If you don’t have any data or workloads running and want a ballpark estimate of how much it will cost to run BigQuery in your corporate environment it is not easily available.
Approach:
For a back of envelop calculation of finding a ball park estimate of how much BigQuery would cost on a monthly basis we need the following inputs:
- How much data you have (DBSize)
- How much data you would need to process in a day/month (ProcessedBytePercent)?
We can start with the estimation if we use on-demand pricing.
There are 2 components to the cost:
- Storage cost (assuming you use compressed storage)
- Processing cost.
For storage cost we use the general pricing available here. Which as of this writing is $0.02 per GB/month (StorageCost).
For processing cost we can use the general pricing available here. Which as of this writing is $5 per TB (ProcessingCost).
The TotalCost formula you could use as follows:
TotalCost =
DBSize * StorageCost * CompressedStorageMultiple
+
DBSize * ProcessedBytesPercent * ProcessingCost
The CompressedStorageMultiple you can assume to be 50% as an estimation if you use compressed storage. If you don’t use compressed storage you can ignore this.

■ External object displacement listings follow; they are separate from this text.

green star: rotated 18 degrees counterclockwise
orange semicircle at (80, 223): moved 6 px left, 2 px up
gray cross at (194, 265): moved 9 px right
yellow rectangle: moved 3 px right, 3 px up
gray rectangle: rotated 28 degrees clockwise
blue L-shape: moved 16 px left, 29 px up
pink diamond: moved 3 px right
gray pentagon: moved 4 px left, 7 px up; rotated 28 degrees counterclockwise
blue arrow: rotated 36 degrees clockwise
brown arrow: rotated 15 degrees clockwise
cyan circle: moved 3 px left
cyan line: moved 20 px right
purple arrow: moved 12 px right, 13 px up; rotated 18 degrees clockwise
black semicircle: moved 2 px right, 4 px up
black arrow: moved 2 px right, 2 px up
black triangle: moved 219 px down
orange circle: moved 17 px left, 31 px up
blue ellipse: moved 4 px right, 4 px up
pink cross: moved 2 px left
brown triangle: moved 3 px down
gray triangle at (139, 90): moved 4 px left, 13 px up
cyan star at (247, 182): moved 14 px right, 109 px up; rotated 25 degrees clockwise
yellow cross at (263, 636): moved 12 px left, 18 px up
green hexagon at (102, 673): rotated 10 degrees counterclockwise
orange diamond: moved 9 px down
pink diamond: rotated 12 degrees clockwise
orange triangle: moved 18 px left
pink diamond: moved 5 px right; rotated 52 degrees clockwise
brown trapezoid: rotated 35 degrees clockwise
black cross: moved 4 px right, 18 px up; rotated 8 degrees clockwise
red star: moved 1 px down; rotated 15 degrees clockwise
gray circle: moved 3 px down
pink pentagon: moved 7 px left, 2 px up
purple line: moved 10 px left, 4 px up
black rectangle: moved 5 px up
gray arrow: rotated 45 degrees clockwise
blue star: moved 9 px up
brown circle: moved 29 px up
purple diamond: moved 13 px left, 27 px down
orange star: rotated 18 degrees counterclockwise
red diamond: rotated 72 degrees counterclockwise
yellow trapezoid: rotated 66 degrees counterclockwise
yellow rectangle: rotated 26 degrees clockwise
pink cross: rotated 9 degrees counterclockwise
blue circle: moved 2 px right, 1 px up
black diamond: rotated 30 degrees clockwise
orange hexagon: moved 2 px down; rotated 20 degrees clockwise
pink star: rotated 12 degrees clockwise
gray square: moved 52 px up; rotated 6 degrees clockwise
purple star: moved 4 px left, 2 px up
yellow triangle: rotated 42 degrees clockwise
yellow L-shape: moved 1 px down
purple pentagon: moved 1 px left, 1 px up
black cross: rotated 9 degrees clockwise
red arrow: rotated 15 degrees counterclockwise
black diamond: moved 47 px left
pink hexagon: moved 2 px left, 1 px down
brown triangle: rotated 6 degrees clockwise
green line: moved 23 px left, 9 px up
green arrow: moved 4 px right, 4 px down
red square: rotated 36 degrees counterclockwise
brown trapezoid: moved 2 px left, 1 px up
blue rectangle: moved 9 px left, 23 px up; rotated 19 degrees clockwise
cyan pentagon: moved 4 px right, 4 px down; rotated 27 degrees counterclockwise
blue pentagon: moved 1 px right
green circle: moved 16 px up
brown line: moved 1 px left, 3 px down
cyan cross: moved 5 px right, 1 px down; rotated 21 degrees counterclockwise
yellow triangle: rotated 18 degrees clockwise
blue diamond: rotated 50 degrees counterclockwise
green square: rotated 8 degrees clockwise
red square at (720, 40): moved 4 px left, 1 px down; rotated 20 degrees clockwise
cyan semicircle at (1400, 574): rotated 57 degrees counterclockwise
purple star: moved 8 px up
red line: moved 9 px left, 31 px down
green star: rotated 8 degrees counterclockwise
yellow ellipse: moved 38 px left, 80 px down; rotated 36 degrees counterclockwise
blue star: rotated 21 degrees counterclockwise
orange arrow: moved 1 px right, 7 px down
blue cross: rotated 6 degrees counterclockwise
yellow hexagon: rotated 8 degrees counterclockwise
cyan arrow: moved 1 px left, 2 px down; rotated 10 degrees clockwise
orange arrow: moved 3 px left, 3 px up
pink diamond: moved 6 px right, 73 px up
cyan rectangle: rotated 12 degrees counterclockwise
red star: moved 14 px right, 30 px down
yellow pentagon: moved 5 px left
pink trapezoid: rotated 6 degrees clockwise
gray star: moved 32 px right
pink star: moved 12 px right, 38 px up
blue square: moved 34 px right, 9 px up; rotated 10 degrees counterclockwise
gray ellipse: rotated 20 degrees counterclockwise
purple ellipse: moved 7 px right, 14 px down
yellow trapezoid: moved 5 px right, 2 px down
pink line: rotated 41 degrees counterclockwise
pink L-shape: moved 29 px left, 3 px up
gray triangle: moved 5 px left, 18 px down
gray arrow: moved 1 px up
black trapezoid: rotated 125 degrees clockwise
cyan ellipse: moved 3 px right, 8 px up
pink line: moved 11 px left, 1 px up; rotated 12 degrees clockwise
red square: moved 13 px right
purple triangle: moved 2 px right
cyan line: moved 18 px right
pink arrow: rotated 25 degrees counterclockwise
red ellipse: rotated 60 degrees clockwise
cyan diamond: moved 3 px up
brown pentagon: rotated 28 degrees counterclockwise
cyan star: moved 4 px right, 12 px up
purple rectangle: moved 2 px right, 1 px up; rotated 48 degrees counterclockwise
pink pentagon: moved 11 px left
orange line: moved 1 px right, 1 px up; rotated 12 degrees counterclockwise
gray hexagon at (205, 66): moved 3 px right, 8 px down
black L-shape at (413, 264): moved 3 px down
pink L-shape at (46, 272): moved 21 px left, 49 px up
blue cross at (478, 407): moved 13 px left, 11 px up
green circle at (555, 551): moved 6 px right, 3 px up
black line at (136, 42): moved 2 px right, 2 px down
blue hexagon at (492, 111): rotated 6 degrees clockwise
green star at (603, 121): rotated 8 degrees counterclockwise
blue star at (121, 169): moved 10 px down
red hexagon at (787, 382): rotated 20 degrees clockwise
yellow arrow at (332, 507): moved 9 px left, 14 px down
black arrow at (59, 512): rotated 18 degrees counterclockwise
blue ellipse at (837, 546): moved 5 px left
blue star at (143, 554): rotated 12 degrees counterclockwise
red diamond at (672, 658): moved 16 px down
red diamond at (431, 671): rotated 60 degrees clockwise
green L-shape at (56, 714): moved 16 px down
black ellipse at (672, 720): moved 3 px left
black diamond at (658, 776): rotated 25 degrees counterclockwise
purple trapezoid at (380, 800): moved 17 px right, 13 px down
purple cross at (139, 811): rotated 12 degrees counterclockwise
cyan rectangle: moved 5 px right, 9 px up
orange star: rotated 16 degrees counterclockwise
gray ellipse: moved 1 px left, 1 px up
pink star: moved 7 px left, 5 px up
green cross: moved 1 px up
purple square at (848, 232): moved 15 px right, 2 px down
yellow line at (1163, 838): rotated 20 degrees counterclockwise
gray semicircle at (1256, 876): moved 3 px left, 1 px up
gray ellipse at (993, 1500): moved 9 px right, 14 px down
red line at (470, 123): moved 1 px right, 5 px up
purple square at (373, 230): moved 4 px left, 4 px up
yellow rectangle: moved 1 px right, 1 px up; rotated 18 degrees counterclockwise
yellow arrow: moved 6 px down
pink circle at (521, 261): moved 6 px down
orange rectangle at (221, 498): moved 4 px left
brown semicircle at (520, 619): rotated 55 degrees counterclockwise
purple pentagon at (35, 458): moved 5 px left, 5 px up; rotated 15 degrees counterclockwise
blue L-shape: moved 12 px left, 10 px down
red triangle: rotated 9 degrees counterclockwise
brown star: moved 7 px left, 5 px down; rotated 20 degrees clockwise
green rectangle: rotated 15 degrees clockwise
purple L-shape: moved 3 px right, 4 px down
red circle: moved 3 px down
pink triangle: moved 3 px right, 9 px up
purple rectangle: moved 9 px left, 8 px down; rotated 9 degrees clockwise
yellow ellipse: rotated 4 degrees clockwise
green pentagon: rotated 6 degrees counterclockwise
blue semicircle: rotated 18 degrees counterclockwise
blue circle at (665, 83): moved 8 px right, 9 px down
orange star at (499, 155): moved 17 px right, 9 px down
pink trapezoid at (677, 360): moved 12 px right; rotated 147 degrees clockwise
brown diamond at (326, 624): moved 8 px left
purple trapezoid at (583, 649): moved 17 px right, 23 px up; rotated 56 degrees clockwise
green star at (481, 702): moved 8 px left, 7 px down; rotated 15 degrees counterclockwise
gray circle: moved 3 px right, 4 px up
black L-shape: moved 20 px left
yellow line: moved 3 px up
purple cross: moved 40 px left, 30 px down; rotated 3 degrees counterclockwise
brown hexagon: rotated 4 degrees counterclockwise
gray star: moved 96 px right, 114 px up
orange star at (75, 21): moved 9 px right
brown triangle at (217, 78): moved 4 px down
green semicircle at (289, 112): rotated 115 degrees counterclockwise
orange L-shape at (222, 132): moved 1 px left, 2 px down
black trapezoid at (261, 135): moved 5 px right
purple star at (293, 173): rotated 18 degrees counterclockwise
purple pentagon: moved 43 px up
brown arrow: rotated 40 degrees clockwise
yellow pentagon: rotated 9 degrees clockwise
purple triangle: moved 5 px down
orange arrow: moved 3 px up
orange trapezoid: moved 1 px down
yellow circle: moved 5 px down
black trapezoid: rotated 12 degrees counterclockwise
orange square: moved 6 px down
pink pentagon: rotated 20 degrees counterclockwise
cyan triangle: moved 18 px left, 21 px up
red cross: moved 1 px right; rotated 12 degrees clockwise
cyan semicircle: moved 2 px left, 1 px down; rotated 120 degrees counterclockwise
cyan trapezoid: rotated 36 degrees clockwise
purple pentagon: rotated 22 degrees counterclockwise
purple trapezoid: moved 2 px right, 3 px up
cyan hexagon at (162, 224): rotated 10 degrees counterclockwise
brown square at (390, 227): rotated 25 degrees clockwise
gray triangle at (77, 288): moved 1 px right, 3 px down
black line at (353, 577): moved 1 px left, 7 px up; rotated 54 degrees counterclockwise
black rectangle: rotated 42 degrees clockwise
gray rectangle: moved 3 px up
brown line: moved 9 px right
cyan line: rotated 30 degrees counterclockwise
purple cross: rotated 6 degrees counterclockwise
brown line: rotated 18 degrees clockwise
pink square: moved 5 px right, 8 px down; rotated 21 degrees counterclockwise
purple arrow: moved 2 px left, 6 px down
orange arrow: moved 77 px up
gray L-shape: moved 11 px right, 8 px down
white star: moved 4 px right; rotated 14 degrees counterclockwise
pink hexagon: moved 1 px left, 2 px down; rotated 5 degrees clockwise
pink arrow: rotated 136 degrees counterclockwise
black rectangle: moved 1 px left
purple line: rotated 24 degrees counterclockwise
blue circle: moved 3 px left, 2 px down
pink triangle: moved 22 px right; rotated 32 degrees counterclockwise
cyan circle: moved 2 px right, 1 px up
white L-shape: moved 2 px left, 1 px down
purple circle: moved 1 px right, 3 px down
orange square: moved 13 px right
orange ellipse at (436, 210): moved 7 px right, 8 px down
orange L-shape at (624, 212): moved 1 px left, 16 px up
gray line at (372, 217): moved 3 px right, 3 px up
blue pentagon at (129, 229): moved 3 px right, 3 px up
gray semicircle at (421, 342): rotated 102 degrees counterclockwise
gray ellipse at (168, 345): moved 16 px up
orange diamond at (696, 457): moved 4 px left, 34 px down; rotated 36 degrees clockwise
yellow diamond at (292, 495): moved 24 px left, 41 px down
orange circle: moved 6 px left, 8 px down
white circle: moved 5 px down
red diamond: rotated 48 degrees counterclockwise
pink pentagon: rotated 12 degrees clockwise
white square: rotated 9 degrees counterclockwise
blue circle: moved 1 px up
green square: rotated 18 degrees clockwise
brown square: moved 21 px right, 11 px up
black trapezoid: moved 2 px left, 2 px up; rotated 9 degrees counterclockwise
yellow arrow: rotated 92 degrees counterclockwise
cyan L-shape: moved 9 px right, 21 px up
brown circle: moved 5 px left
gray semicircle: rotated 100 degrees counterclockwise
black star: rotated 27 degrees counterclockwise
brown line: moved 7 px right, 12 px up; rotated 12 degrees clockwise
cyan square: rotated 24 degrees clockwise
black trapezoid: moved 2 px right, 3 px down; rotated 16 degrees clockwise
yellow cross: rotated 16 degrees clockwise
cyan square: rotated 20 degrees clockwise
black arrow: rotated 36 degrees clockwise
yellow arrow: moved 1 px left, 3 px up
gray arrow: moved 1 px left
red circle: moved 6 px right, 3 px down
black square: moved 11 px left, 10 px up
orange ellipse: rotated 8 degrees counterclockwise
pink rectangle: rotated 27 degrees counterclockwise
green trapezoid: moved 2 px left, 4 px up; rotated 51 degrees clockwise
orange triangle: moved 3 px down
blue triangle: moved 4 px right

To give a concrete example lets say:
DBSize = 1 PetaByte
ProcessedBytesPercent = 20%
StorageCost = $0.02
ProcessingCost = $5/TB
CompressedStorageMultiple = 50%
DaysInMonth = 30
The total cost would be
TotalCost = 1,000,000 (in GB) * $0.02 * .5 (50%)+ 1,000 (in TB) * .2 (20% of bytes processed per day) * $5 * 30 (days in month) = $40,000/Month
Conclusions:
As you can see it is easy to figure out the cost of BigQuery if you find out few data points and make a few reasonable assumptions.